What lean does force the company to make early choices about are exactly what architecture will be required to support the feature sets that are being shipped because of the customer validation. Because those features are tied to experiments and testable hypotheses, the architecture that is built is focused on providing the best experience possible to test those hypotheses.

Once problem-solution fit is obtained, that is the more appropriate time to begin planning an architecture to support the growing and anticipated needs for when you obtain product-market fit.

Myth: It leads to the wrong discussion with your investors

Having heard first hand accounts from my own company as well as many of my customers who are seeking funding, what investors want to see is a cadence of internal growth and learning within the founding team members. Real traction is found through validated or invalidated experiments that contribute to the key success metrics you are tracking. Differentiating from a startup that is really close to breakthrough from one that is not can't be done without the tracking and measuring that lean methodology bakes into the company.

This makes conversations much easier with investors, showing why a founder thinks the way they do about the direction they're taking with their product, and that they aren't simply going with their instincts alone. An experiment board should become a board of lessons learned, and should read like a novel to any investor wanting to get to know a startup better.

To me, this steers the conversations towards the right direction, not the wrong one. This is where companies which have real traction can easily differentiate from those that do not.

Myth: It distorts the Valley's hiring model in weird ways

The hiring model across the technology industry as a whole is hugely distorted because of the lack of trained talent in the industry (both from the private and public education sectors), and the incredibly high demand for good employees. The valley in particular has odd (acqui-)hiring practices that have nothing to do with lean, and more to do with an area and industry that is talent starved with capital to spare. Lean, agile, or any other methodology has very little to do with the systemic problems that cause the hiring practices mentioned in this myth.

Why Lean is often misunderstood

To be truly familiar with lean, as with all other skills, takes time, practice, and understanding.

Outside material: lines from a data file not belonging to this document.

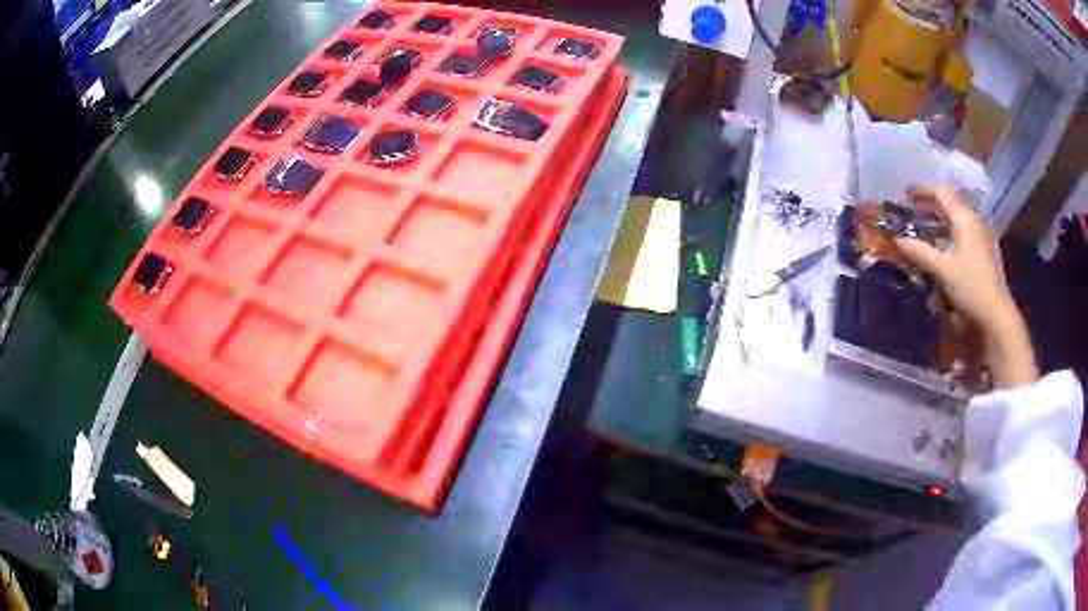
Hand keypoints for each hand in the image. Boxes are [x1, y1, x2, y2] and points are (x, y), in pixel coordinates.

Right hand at [894, 183, 1037, 388]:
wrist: (995, 313)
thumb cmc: (969, 286)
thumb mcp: (941, 269)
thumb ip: (919, 251)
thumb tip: (897, 239)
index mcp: (963, 217)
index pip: (940, 192)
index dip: (921, 190)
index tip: (904, 194)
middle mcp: (973, 220)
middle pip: (948, 203)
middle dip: (928, 204)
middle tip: (910, 210)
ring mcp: (980, 234)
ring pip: (956, 218)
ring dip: (938, 219)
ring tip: (922, 227)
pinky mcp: (983, 249)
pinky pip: (962, 231)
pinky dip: (948, 231)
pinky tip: (941, 244)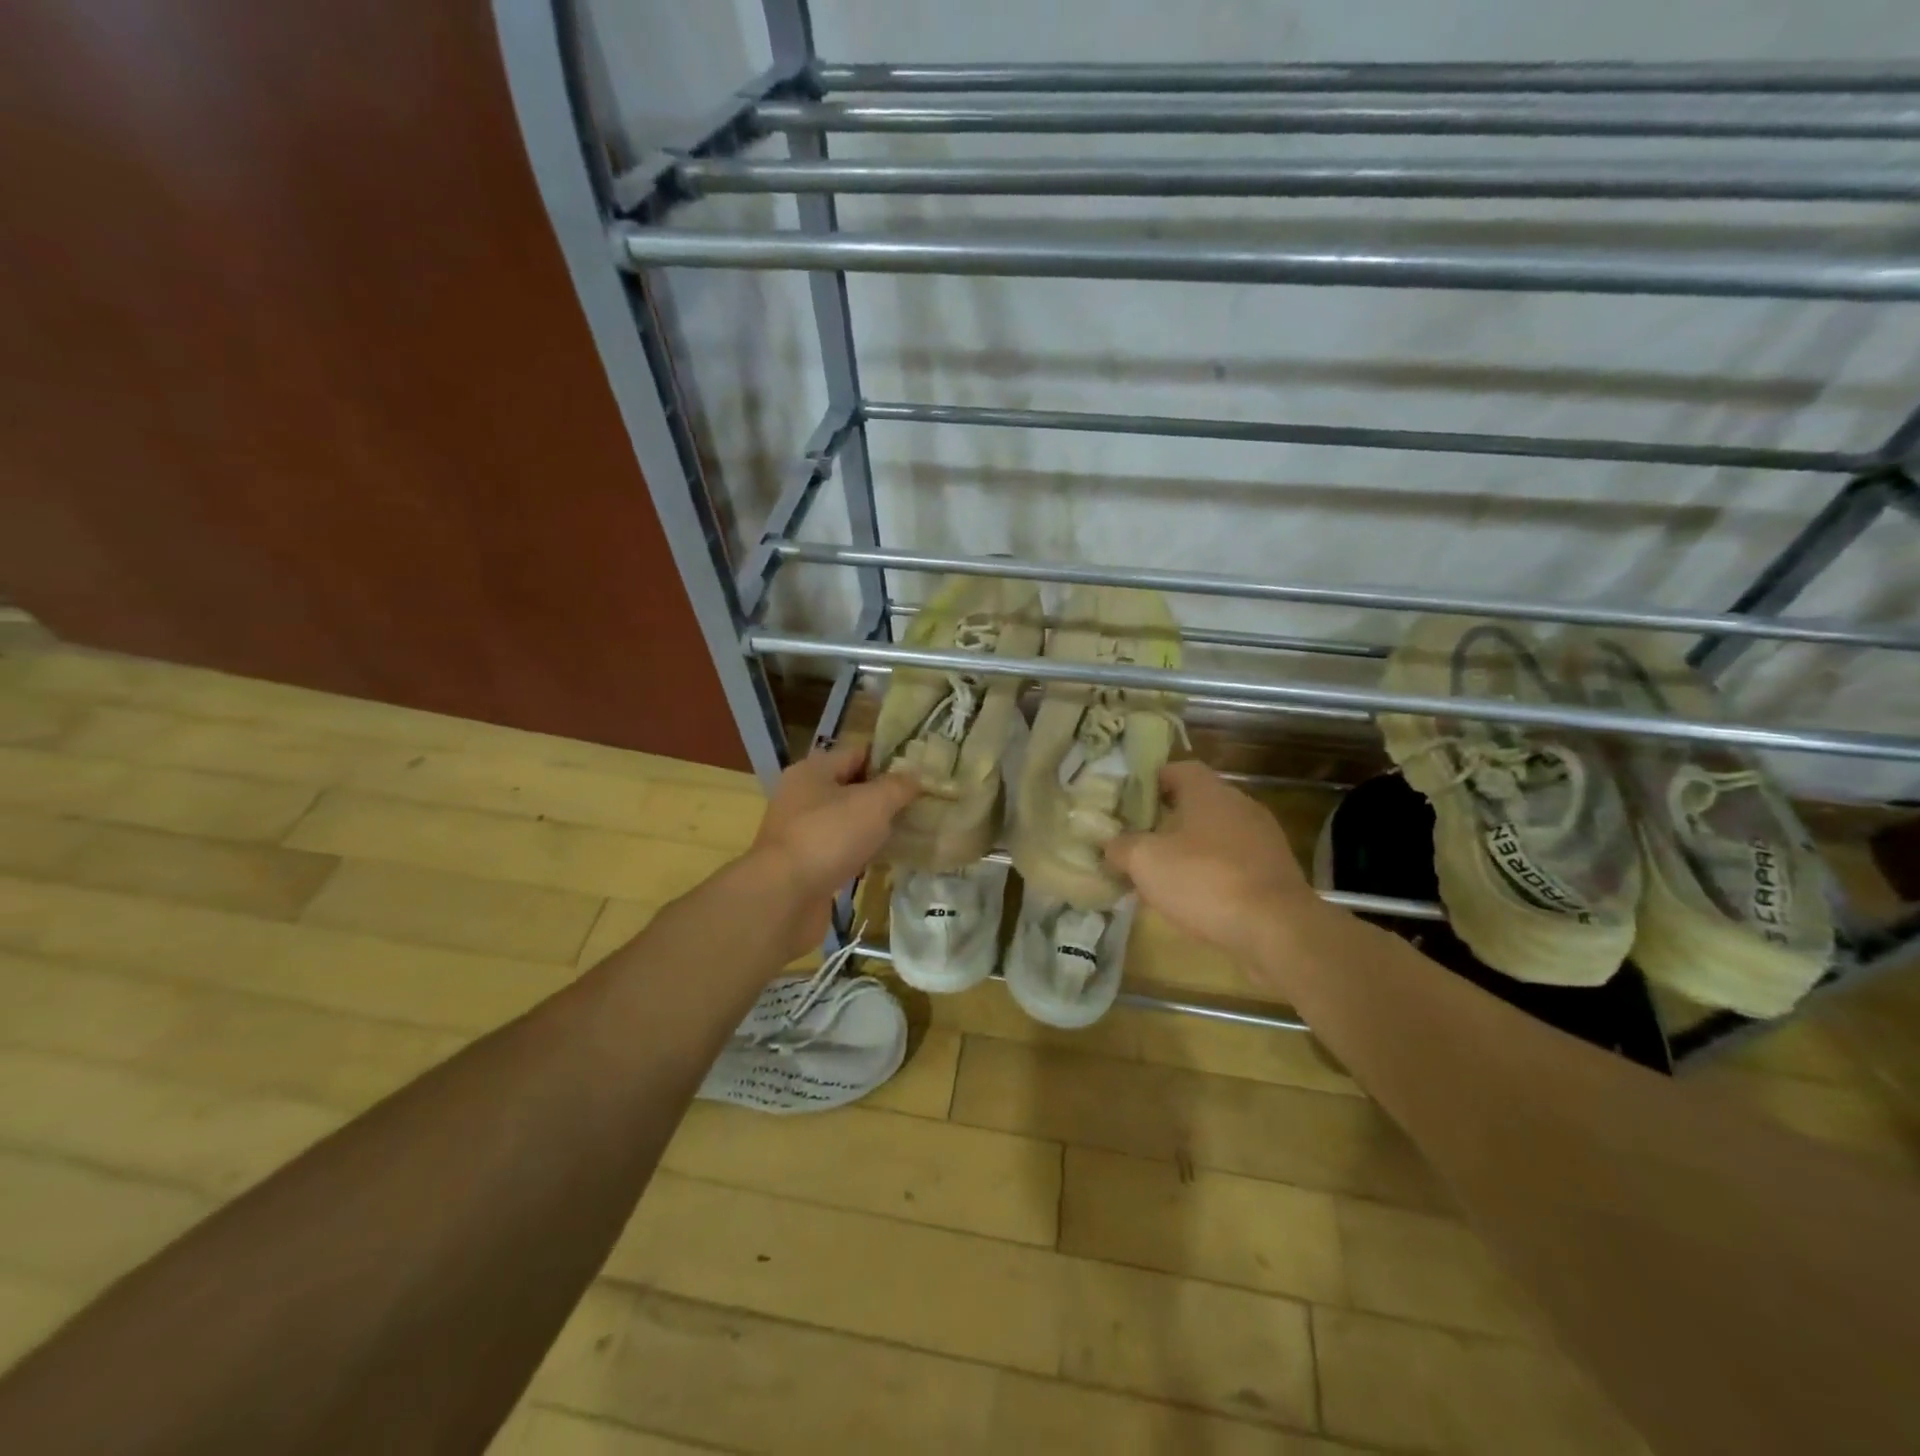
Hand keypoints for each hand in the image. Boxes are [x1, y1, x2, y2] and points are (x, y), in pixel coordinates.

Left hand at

Observing from the outside is generally not enough. The great part about lean is that it is easy to try out, even internally inside an operational company.

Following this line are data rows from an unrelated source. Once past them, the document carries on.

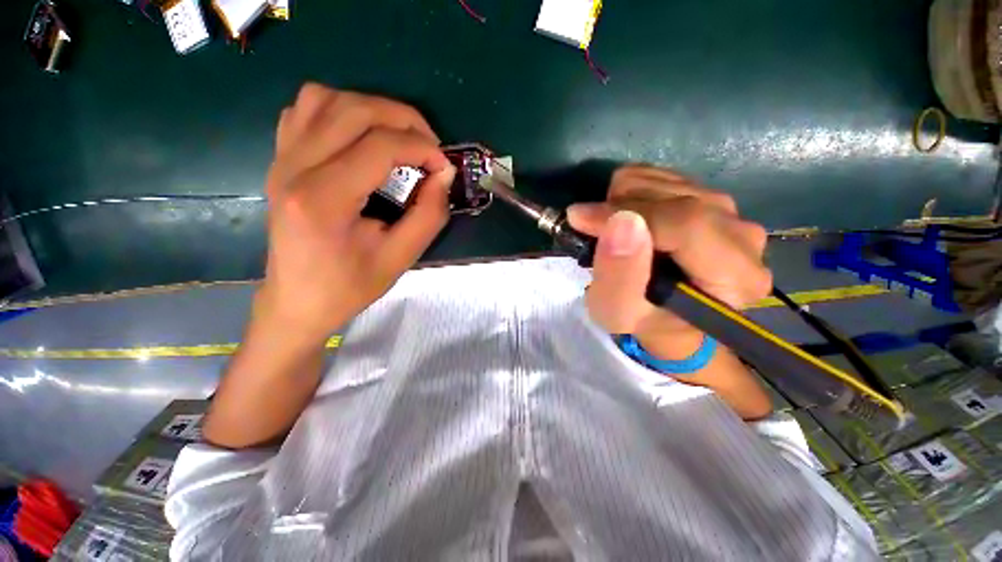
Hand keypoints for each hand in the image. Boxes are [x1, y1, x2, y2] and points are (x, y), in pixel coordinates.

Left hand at [259, 84, 455, 340]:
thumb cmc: (349, 286)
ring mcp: (281, 159)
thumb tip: (443, 174)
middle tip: (430, 146)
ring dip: (372, 108)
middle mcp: (295, 167)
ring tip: (398, 137)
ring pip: (326, 98)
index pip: (380, 146)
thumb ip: (429, 215)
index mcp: (323, 199)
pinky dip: (340, 110)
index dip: (422, 148)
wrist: (298, 300)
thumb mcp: (400, 258)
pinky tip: (360, 136)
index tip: (444, 166)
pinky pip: (305, 110)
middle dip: (404, 119)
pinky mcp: (280, 160)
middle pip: (354, 110)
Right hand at [568, 165, 771, 360]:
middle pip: (677, 197)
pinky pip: (663, 176)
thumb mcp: (618, 311)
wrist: (663, 316)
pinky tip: (626, 219)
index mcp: (734, 276)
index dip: (628, 214)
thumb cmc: (641, 321)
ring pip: (667, 181)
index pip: (687, 224)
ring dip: (624, 201)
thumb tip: (621, 222)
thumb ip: (619, 275)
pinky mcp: (710, 198)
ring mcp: (731, 212)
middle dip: (621, 209)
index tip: (580, 218)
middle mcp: (744, 237)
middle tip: (594, 232)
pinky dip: (631, 192)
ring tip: (611, 232)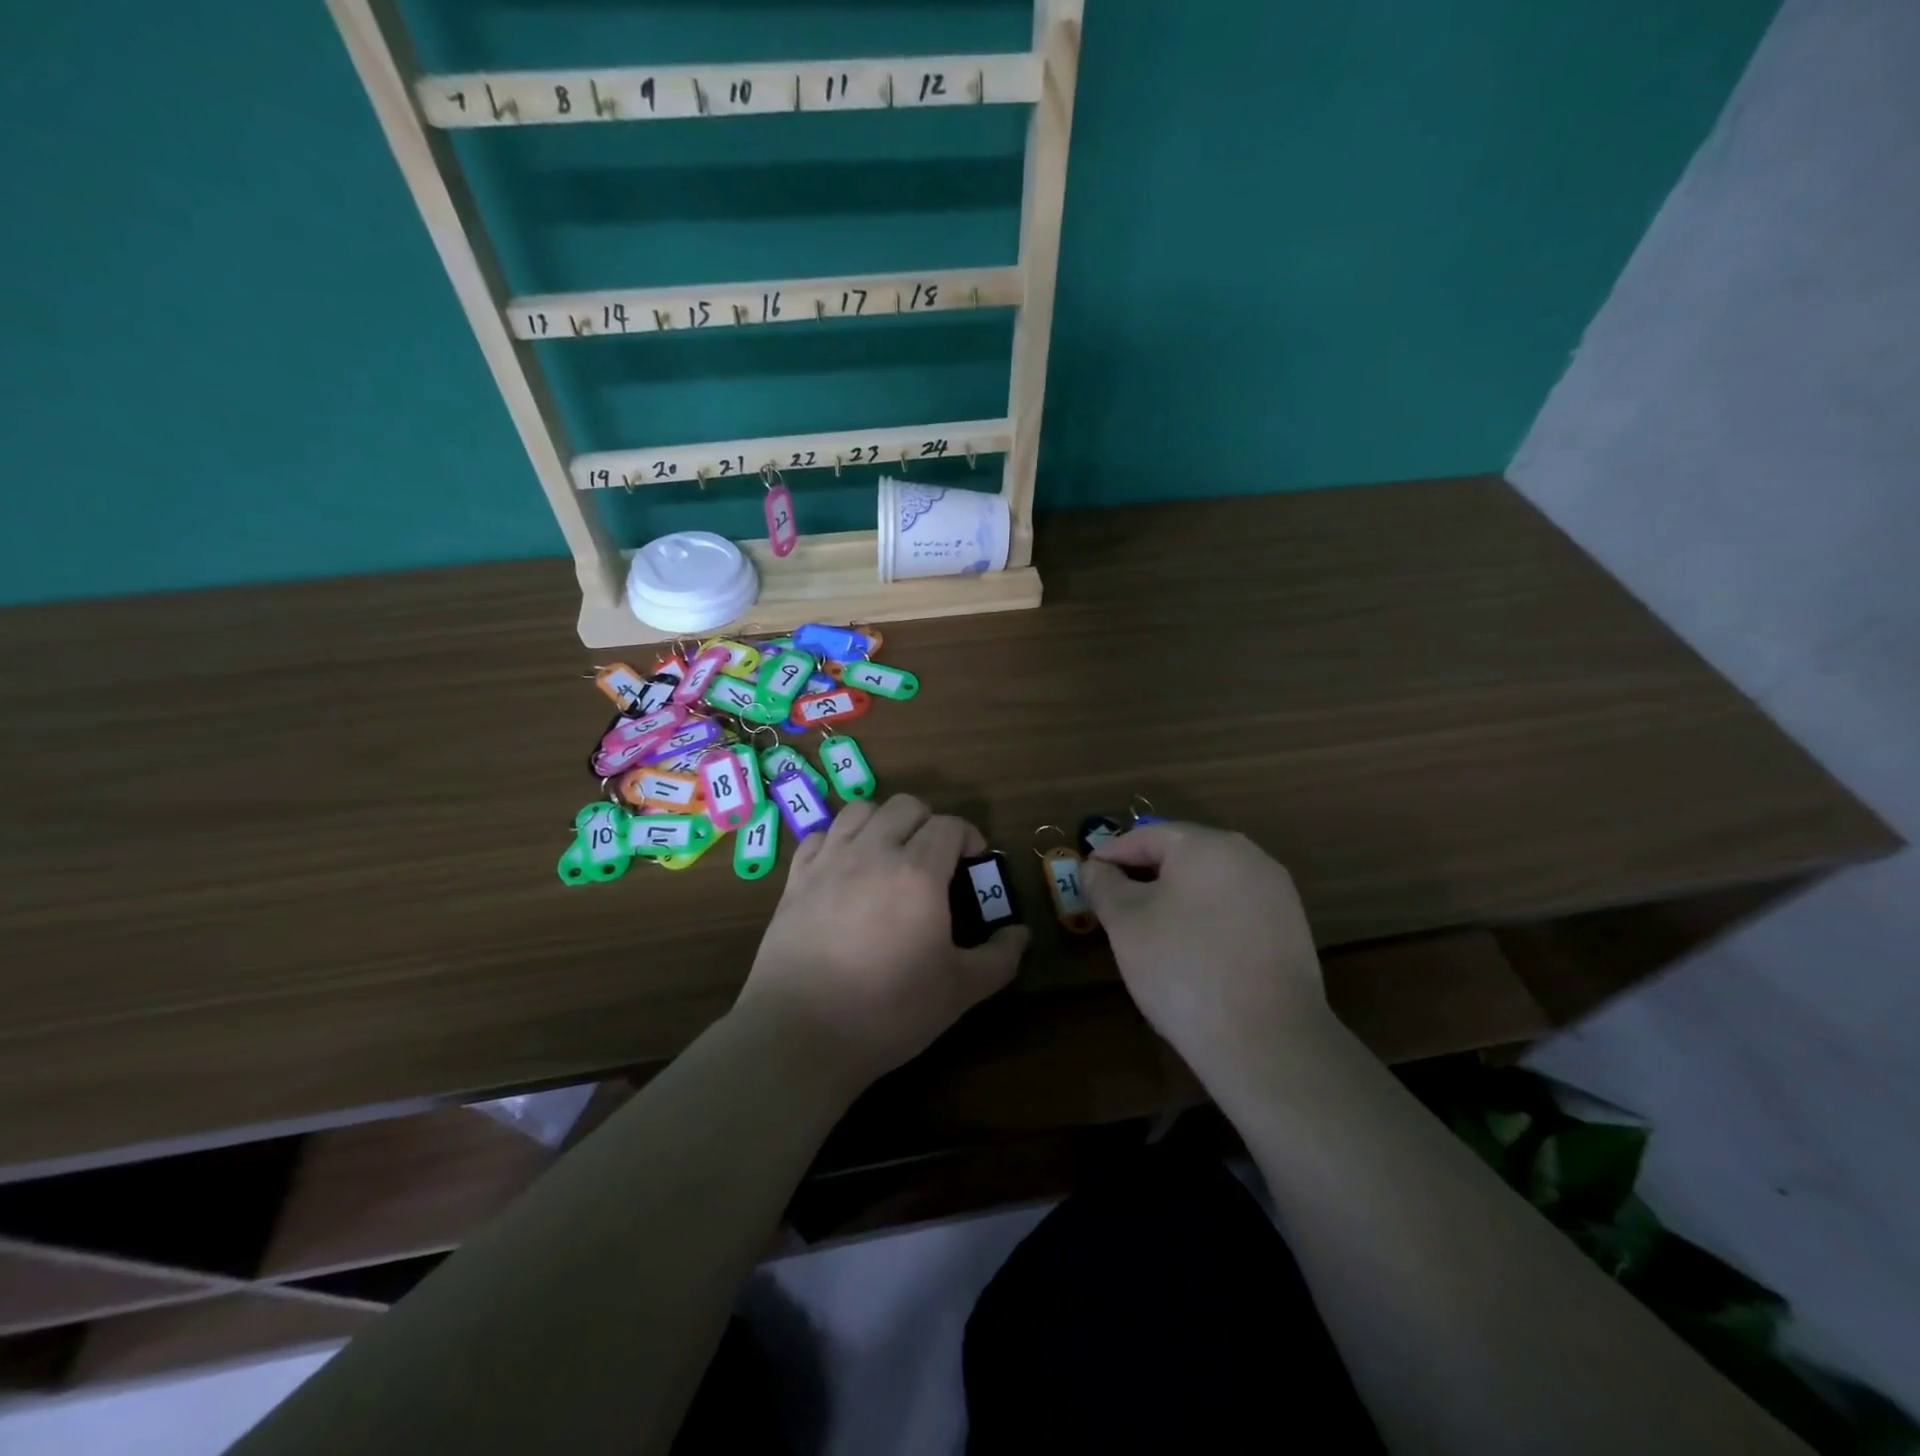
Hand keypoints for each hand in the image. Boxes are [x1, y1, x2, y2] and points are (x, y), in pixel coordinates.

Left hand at [734, 794, 1028, 1089]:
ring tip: (891, 854)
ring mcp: (829, 862)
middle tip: (936, 858)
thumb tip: (1020, 934)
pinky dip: (840, 840)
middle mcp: (873, 852)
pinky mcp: (795, 879)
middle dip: (929, 822)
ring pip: (860, 810)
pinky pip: (820, 836)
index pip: (949, 825)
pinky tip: (846, 868)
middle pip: (905, 806)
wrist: (801, 1032)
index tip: (974, 861)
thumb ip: (999, 958)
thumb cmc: (889, 1010)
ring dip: (884, 822)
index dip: (969, 836)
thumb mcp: (960, 990)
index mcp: (918, 871)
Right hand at [1080, 824, 1333, 1076]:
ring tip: (1146, 929)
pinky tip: (1189, 950)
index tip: (1086, 876)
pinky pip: (1234, 909)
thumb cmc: (1183, 968)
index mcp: (1208, 845)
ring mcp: (1276, 893)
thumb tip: (1095, 867)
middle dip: (1143, 875)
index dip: (1111, 854)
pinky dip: (1205, 918)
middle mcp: (1249, 857)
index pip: (1147, 836)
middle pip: (1182, 855)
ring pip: (1210, 883)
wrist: (1267, 1042)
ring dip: (1174, 897)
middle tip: (1112, 903)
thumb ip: (1104, 885)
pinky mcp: (1290, 930)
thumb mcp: (1126, 923)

Whether a company is starting from a blank slate or wants to tighten up its own initiatives that drive the business goals, I would encourage any founder or product manager to at least try creating a lean canvas. This will help in understanding some of the bedrock principles behind lean.

Lean is Good Business

The great part about all of this is that I've found that entrepreneurs generally think about these questions and answers intuitively anyway, and without any guidance, end up incrementally improving their products and value propositions. Lean helps entrepreneurs refine those hunches, create actionable hypotheses to test, and record learning for future decisions, all the while targeting key success metrics for the business. With lean, iterative improvements are grounded to key insights and objectives, and that just seems like good business to me.